A reta final do ciclo do milho de segunda safra exige atenção redobrada dos produtores diante da combinação de clima irregular e maior pressão de pragas. Responsável por cerca de 70% da produção nacional, segundo a Companhia Nacional de Abastecimento (Conab), a cultura entra em uma fase sensível, em que a redução da umidade do solo pode afetar o potencial produtivo, principalmente nas áreas plantadas fora da janela ideal.

De acordo com a ORÍGEO, no MATOPIBA e em importantes regiões do Centro-Oeste, a chegada do inverno e o período mais seco elevam os riscos para as lavouras. Dados da Conab mostram que, no Maranhão, o atraso na colheita da soja reduziu em 19,6% a janela de plantio do milho de segunda safra, levando parte dos produtores a optar por culturas mais tolerantes ao estresse hídrico. No Piauí, a irregularidade das chuvas encurtou o calendário agrícola e dificultou o enchimento dos grãos.

Em Tocantins, parte das lavouras ainda depende da continuidade das chuvas para manter o potencial produtivo. Em Mato Grosso, o plantio dentro da janela recomendada ajudou a reduzir impactos da menor precipitação registrada em abril. Já na Bahia, o período chuvoso mais longo favoreceu o desenvolvimento das lavouras, embora tenha sido registrado aumento na presença de cigarrinhas e lagartas. Segundo a empresa, o manejo preciso nesta etapa é fundamental para reduzir perdas provocadas pelo estresse climático e pela pressão de insetos.
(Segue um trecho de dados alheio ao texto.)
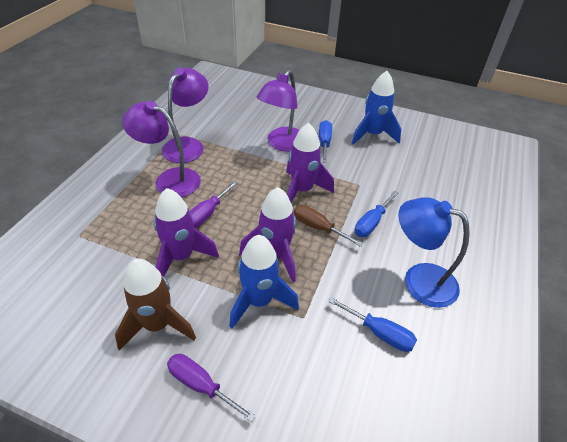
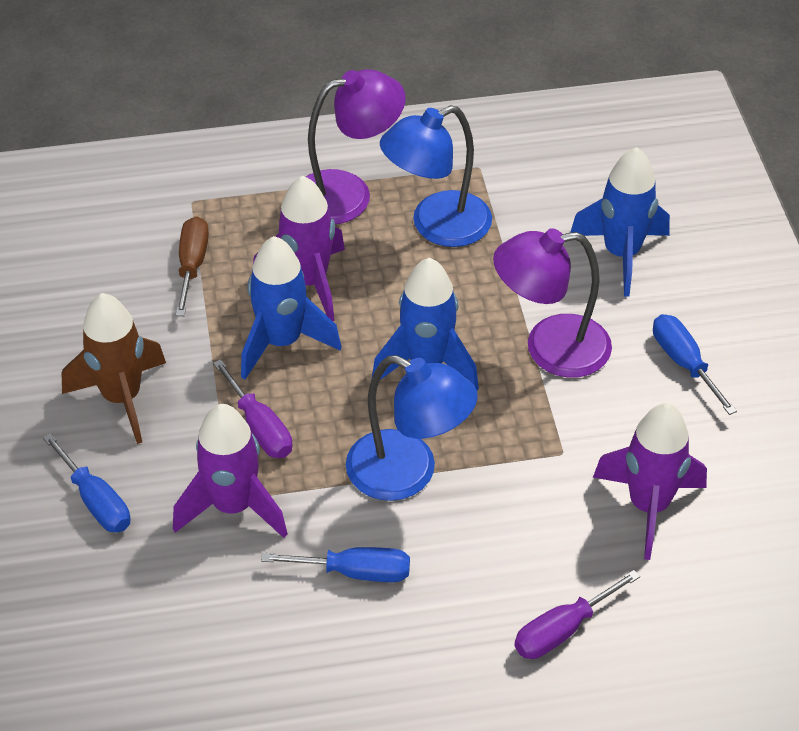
blue lamp: 1 -> 2
blue rocket: 2 -> 3
purple lamp: 3 -> 2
“Esse é um momento em que o manejo precisa ser ainda mais preciso. O clima mais seco e a instabilidade das chuvas criam um ambiente que contribui para ocorrência de estresses fisiológicos e aumento da presença de insetos. Quem perde a janela de controle pode comprometer o teto produtivo da lavoura”, finaliza Manoel Álvares, Gerente de Inteligência de Mercado da ORÍGEO.